Wednesday, October 13, 1999 Published at 12:26 GMT 13:26 UK
Plans hatched for giant telescope
Not a Magritte but a telescope concept
By BBC News Online Science Editor Dr David Whitehouse
Astronomers are planning to build the world's largest radio telescope sometime in the next decade and one team of astronomers hope that it will be built in Australia.
Their proposal for the new telescope would look like an army of "eggs on legs" according to the director of Australia Telescope National Facility, Professor Ron Ekers.
Astronomers from several countries are competing to house the telescope. Professor Ekers says that if Australia is chosen to host the telescope it will have huge financial and scientific benefits.
The telescope will have an area of at least a square kilometre and be far more powerful than existing radio telescopes but Professor Ekers said that neither the telescope's site nor its exact design would be decided for a few years yet.
China wants a set of radio dishes each 300-500 metres in diameter, set in natural depressions in the ground.
Canada has suggested large telescope dishes that are almost flat. They would reflect incoming radio signals to equipment held high above them by balloons.
The Netherlands is backing a telescope made out of flat patches of 'tiles'. The radio signals caught by each tile would brought together and processed by computer.
And a group in the USA is proposing an array of small dishes like the ones used to receive satellite TV signals. India is suggesting a similar concept.
Voice of space
But the Australian concept is perhaps the most unusual, tens of thousands of 5-metre spheres laid out in patches across the landscape.
"These spheres are called Luneburg lenses.

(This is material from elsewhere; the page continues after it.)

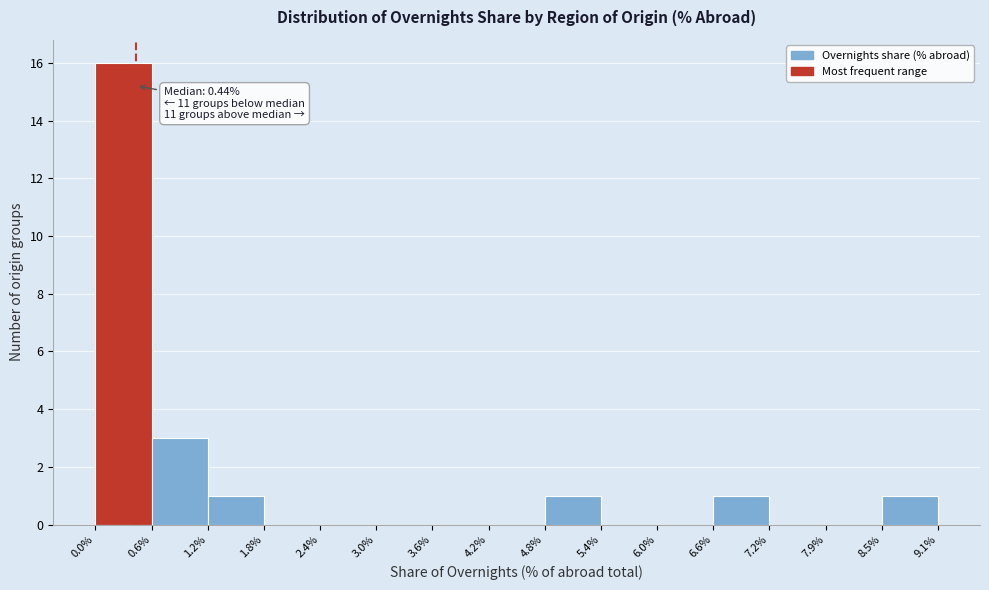

Over which range of the x-axis is the bar tallest?

0.0% to 0.6%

They're actually quite an old design, developed many decades ago for other purposes," says Professor Ekers.
"By a bizarre coincidence, they look a lot like a painting by Magritte, the surrealist painter," he says. "That painting was done in 1928, and it's called 'Voice of Space'!"

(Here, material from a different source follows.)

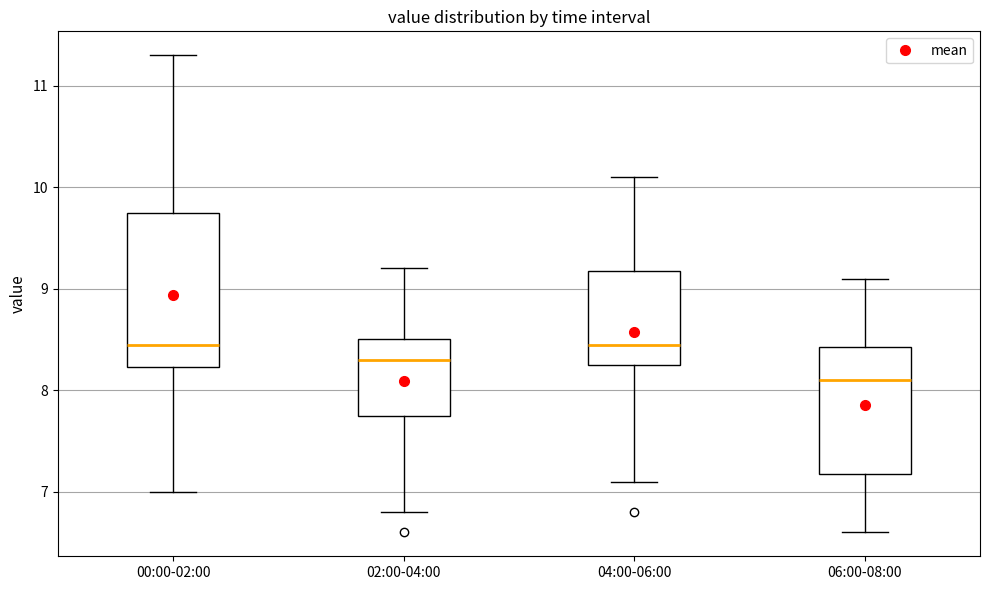

Which box is the tallest, from its lower edge to its upper edge?

00:00-02:00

"Western Australia has some big advantages, especially in having lower levels of man-made radio signals than many other parts of the world," explains Professor Ekers. "That is critically important to this telescope, which is going to be a hundred times more sensitive than our current telescopes."
Meanwhile other teams of astronomers are preparing their sales pitch for the new telescope. But none of them will look as peculiar as the "eggs on legs" concept.